Description
Hello,
When using the pg_show_plans
plugin, after I modified the pg_show_plans.id_enabled
parameter, I noticed that some core dump files were generated. The specific steps to reproduce and the stack trace are provided in the additional information.
The process generating the core dump is not a regular backend process, but rather the SysLogger process. Based on the stack trace information, AFAICS, the SysLogger is not attached to shared memory (refer to the SubPostmasterMain
function). Therefore, when executing the pg_show_plans.id_enabled
set_hook function, the segmentation fault occurs. Similar parameters include pg_show_plans.plan_format
.
Let's return to the discussion of the functionality of these two parameters.
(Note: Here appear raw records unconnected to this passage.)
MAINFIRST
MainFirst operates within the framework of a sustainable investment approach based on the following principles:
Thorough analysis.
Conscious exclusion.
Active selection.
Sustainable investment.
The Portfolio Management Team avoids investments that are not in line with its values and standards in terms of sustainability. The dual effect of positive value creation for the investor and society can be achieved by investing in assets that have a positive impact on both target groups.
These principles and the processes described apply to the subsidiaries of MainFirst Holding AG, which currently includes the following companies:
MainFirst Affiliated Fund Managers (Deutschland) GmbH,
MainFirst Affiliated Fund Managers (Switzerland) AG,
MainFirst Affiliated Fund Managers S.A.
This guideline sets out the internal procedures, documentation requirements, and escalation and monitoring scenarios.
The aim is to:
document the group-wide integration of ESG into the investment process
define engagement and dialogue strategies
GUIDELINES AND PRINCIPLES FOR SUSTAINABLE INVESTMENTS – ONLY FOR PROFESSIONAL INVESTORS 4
The parameters allow users to modify them at the session level, but they modify shared memory without any lock protection, which is unreasonable. We might consider changing the parameters to the PGC_POSTMASTER level. However, in my opinion, it would be more reasonable if these were just regular parameters. I've included the implemented patch in the 0001-redesign-pg_show_plans.is_enabled-and-pg_show_plans..patch.
Regards
additional info:
- PostgreSQL version
14.13 - Which way did you install PostgreSQL, sources or binaries?
sources - Operating system
CentOS8 - All the other extensions that you use.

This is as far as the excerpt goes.